In the previous module, I said that we would investigate two complementary ways of dealing with the fact that we don’t always know which strings are in a language. The first was to model this uncertainty probabilistically: we defined language models that assign probabilities to strings, and we showed that the probabilities assigned by \(N\)-gram models trained on a lexicon correlate with human judgments of phonotactic acceptability. Under this view, a language is characterized by a probability distribution over \(\Sigma^*\), and whether a string is “in” the language is a matter of degree—specifically, a matter of how much probability the model assigns to it.
The second perspective, which we develop in this module, starts from a different place. Rather than defining a probability distribution over all of \(\Sigma^*\), we start with a finite set of known strings—a lexicon—and ask: what other strings are similar to the ones we already know? Under this view, a language is not characterized by a grammar or a probability distribution but by a region around a set of known strings in some metric space on \(\Sigma^*\). A novel string is judged as wordlike to the extent that it falls within this region—that is, to the extent that it is close to many strings (or to frequent strings) in the lexicon.
This perspective requires us to develop two things. First, we need a notion of distance between strings: a way of saying that blick is closer to black than bnick is. This is what the next two sections develop, starting from the general concept of a metric space and then specializing to strings via edit distance. Second, we need a way of aggregating the distances between a novel string and the entire lexicon into a single score—a model of how the shape of the “neighborhood” around a string in the lexicon determines its acceptability. This is the Generalized Neighborhood Model of Luce and Pisoni (1998) and Nosofsky (1986), which we develop in the final section of this module.

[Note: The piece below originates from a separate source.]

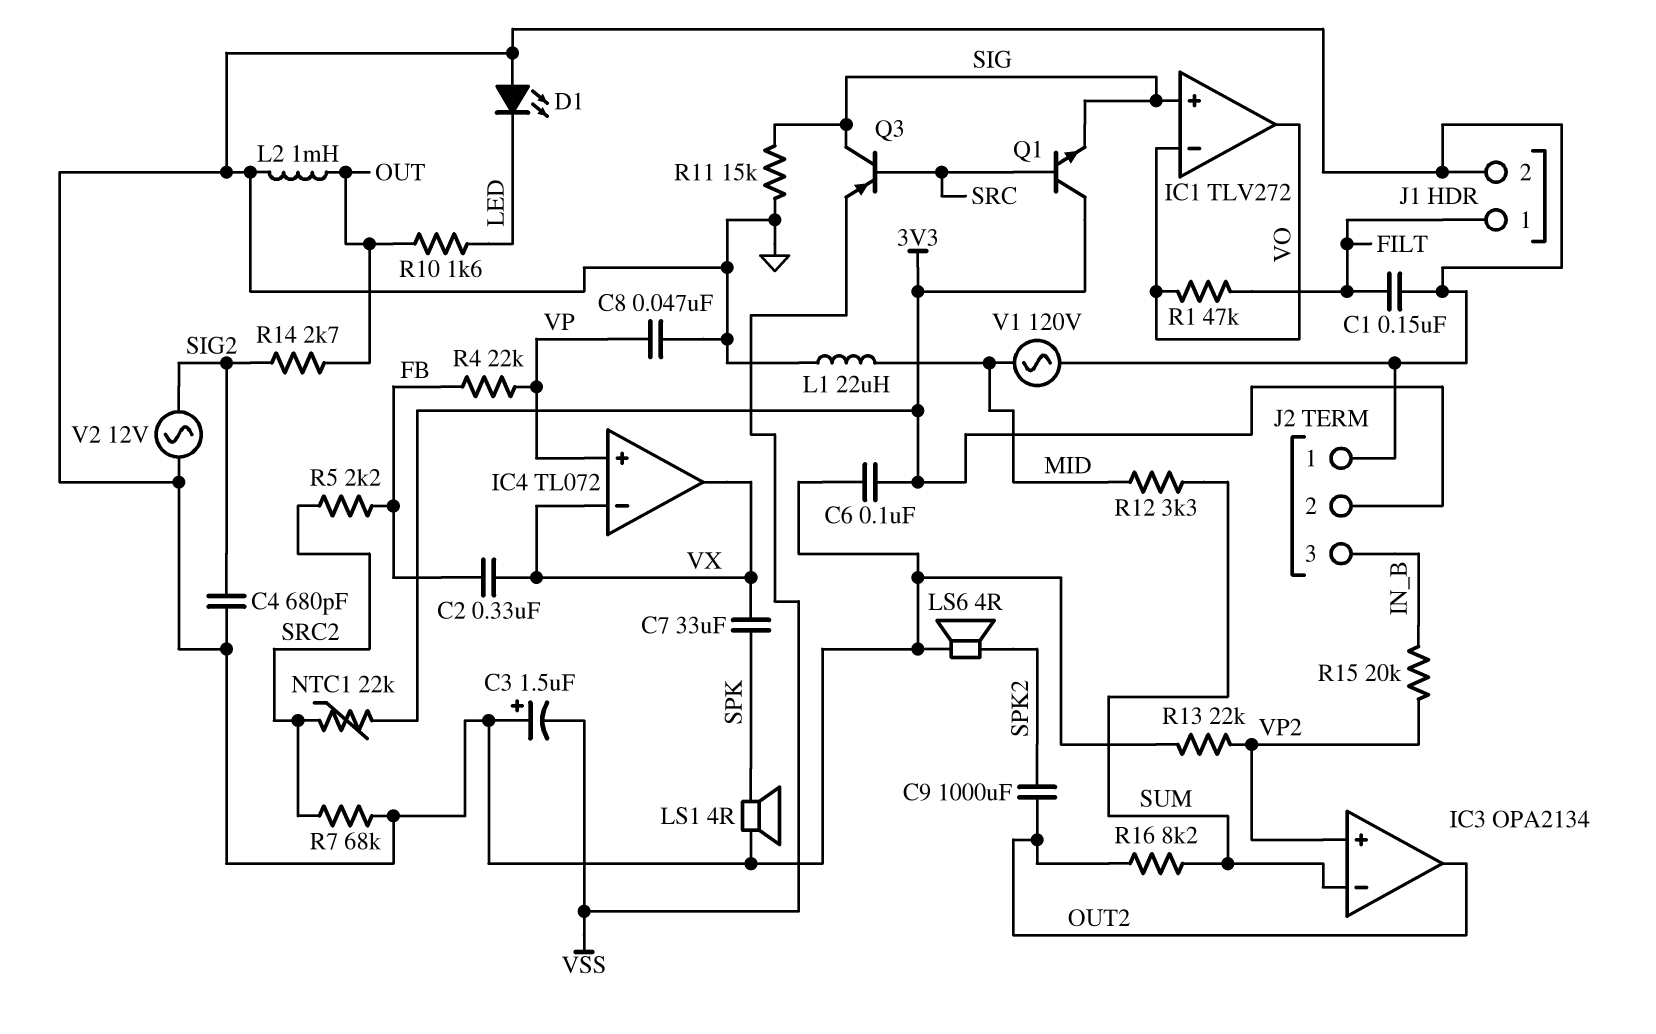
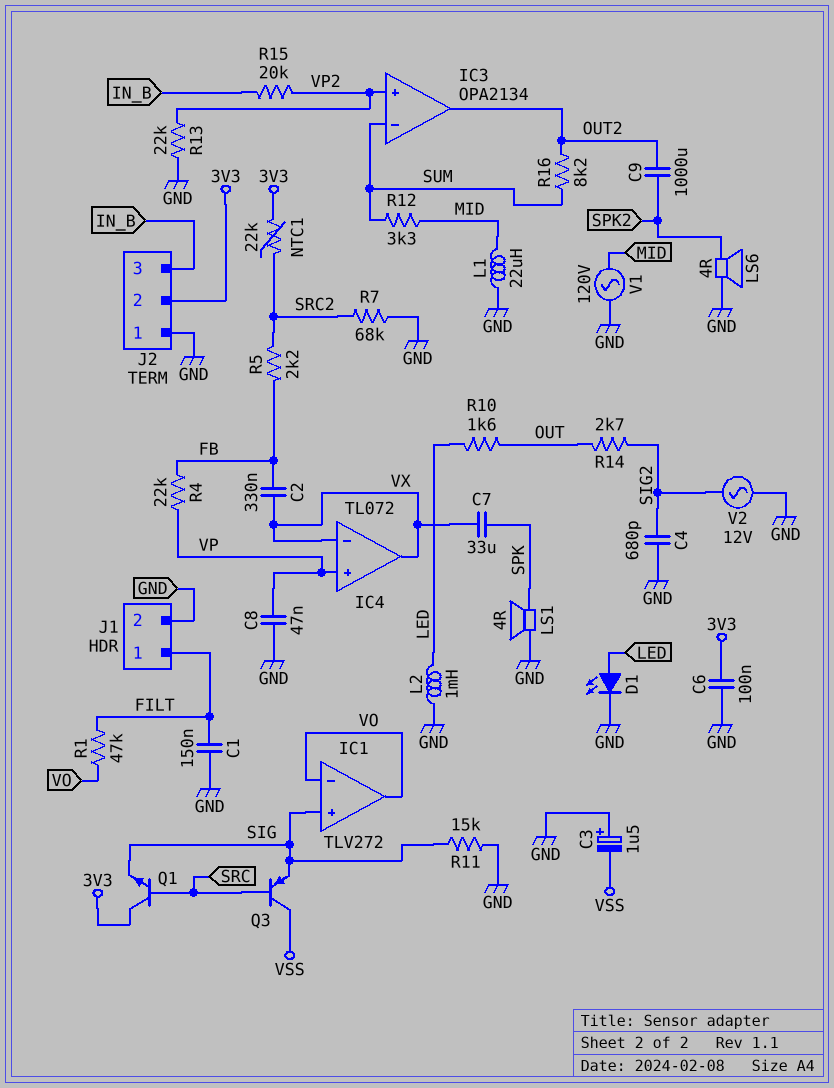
D1: LED (A GND, K LED) -> LED (A LED, K GND)
L2: 1mH (GND, OUT) -> 1mH (GND, LED)
Q3: PNP (B SRC, C SIG, E VSS) -> PNP (B SRC, C VSS, E SIG)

One consequence of this perspective is that it sidesteps the question of what grammar generates the language: a lexicon and a distance function are sufficient to define the region, without any independent specification of phonotactic constraints. Bailey and Hahn (2001) and Vitevitch and Luce (1999) showed that the probabilistic and similarity-based perspectives appear to make at least partially independent contributions to acceptability judgments, and we’ll be able to test this directly at the end of the module, using the same Daland et al. (2011) data we used in the previous module.